■ Text extract:
— BEGIN —
TASIO Report Summary

Project ID: 637189
Funded under: H2020-EU.3.3.1.

Periodic Reporting for period 1 - TASIO (Waste Heat Recovery for Power Valorisation with Organic Rankine Cycle Technology in Energy Intensive Industries)

Reporting period: 2014-12-01 to 2016-05-31

Summary of the context and overall objectives of the project

TASIO project is devoted to the recovery and reuse of waste heat produced in Energy Intensive Industries (EII) through the development of the Organic Rankine Cycle (ORC) technology incorporating the direct heat exchange concept. The main aim is to develop a multisectorial technology that can be used in EII such as cement, glassmaking, steelmaking and petrochemical companies and set up a demonstrator in one industrial site to validate the developed concepts.

The final solution will be designed after an evaluation of the energetic situation of these four industrial sectors and will be based on the development of Waste Heat Recovery Systems (WHRS) based on the ORC technology. This technology is able to recover and transform the thermal energy of the flue gases of EII into electric power for internal or external use. In the direct exchange concept heat from the flue gases is directly put in contact with the organic fluid of the ORC system. The conventional step of exchanging this heat with a thermal fluid located before the ORC is eliminated with the aim of increasing the yield of the process and reducing the cost of installation and maintenance. Furthermore, the project will also evaluate the possibility of using the conventional ORC process to recover and transform the energy of the flue gases of EII into mechanical energy for internal use (air compressors).
— END —
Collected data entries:
— BEGIN —
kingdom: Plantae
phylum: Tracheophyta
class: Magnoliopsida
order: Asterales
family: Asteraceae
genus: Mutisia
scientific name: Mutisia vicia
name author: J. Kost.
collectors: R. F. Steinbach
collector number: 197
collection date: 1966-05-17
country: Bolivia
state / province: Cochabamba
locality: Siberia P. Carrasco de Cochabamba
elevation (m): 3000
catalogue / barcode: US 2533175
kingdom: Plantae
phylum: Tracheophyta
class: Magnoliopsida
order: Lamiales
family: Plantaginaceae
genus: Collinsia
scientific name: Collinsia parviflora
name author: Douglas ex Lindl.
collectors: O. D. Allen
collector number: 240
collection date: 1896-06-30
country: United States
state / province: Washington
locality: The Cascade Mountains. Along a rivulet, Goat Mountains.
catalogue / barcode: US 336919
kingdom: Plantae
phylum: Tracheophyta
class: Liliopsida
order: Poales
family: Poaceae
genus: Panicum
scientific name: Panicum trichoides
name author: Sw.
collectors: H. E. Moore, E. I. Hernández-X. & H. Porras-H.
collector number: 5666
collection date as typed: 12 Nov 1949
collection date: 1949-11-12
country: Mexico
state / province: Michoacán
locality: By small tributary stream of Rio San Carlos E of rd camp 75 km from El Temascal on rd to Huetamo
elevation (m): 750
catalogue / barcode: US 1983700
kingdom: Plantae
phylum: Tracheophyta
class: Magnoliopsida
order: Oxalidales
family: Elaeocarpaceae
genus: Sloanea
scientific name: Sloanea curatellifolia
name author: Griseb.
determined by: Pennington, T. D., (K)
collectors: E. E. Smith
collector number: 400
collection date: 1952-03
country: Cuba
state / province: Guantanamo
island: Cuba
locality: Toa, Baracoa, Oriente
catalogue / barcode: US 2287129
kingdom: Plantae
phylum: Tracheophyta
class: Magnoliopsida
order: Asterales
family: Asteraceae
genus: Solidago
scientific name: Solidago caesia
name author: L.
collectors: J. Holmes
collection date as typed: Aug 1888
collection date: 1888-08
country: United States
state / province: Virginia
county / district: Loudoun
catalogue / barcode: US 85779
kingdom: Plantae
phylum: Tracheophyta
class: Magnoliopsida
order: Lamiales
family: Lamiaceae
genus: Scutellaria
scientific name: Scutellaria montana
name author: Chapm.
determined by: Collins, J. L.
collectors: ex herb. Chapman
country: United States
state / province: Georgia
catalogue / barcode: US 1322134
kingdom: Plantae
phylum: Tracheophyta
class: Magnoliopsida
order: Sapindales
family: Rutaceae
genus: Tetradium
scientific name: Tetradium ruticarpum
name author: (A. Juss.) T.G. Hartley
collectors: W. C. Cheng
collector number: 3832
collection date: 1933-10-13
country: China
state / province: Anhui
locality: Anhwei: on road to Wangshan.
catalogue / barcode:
— END —
■ Your objective: Write out the TASIO report summary above in full, word for word.

■ Answer to the problem:
TASIO Report Summary

Project ID: 637189
Funded under: H2020-EU.3.3.1.

Periodic Reporting for period 1 - TASIO (Waste Heat Recovery for Power Valorisation with Organic Rankine Cycle Technology in Energy Intensive Industries)

Reporting period: 2014-12-01 to 2016-05-31

Summary of the context and overall objectives of the project

TASIO project is devoted to the recovery and reuse of waste heat produced in Energy Intensive Industries (EII) through the development of the Organic Rankine Cycle (ORC) technology incorporating the direct heat exchange concept. The main aim is to develop a multisectorial technology that can be used in EII such as cement, glassmaking, steelmaking and petrochemical companies and set up a demonstrator in one industrial site to validate the developed concepts.

The final solution will be designed after an evaluation of the energetic situation of these four industrial sectors and will be based on the development of Waste Heat Recovery Systems (WHRS) based on the ORC technology. This technology is able to recover and transform the thermal energy of the flue gases of EII into electric power for internal or external use. In the direct exchange concept heat from the flue gases is directly put in contact with the organic fluid of the ORC system. The conventional step of exchanging this heat with a thermal fluid located before the ORC is eliminated with the aim of increasing the yield of the process and reducing the cost of installation and maintenance. Furthermore, the project will also evaluate the possibility of using the conventional ORC process to recover and transform the energy of the flue gases of EII into mechanical energy for internal use (air compressors).